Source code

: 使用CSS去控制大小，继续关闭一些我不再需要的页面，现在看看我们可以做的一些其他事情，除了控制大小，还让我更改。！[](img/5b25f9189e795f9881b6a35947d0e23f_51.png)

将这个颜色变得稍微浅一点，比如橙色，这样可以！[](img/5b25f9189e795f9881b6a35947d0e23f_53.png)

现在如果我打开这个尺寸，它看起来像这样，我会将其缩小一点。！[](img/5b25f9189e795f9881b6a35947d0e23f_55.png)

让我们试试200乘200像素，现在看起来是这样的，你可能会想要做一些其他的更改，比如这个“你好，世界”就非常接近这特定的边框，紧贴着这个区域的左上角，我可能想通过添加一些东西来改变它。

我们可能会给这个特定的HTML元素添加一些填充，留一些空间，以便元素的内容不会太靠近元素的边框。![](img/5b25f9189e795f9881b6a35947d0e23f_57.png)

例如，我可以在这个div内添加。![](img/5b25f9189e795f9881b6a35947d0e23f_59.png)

## YOUR GOAL
Retype the data word for word, starting at the line that contains "将这个颜色变得稍微浅一点，比" (that line included) and ending with the last line of the data.

## RESPONSE TO THIS TASK
将这个颜色变得稍微浅一点，比如橙色，这样可以！[](img/5b25f9189e795f9881b6a35947d0e23f_53.png)

现在如果我打开这个尺寸，它看起来像这样，我会将其缩小一点。！[](img/5b25f9189e795f9881b6a35947d0e23f_55.png)

让我们试试200乘200像素，现在看起来是这样的，你可能会想要做一些其他的更改，比如这个“你好，世界”就非常接近这特定的边框，紧贴着这个区域的左上角，我可能想通过添加一些东西来改变它。

我们可能会给这个特定的HTML元素添加一些填充，留一些空间，以便元素的内容不会太靠近元素的边框。![](img/5b25f9189e795f9881b6a35947d0e23f_57.png)

例如，我可以在这个div内添加。![](img/5b25f9189e795f9881b6a35947d0e23f_59.png)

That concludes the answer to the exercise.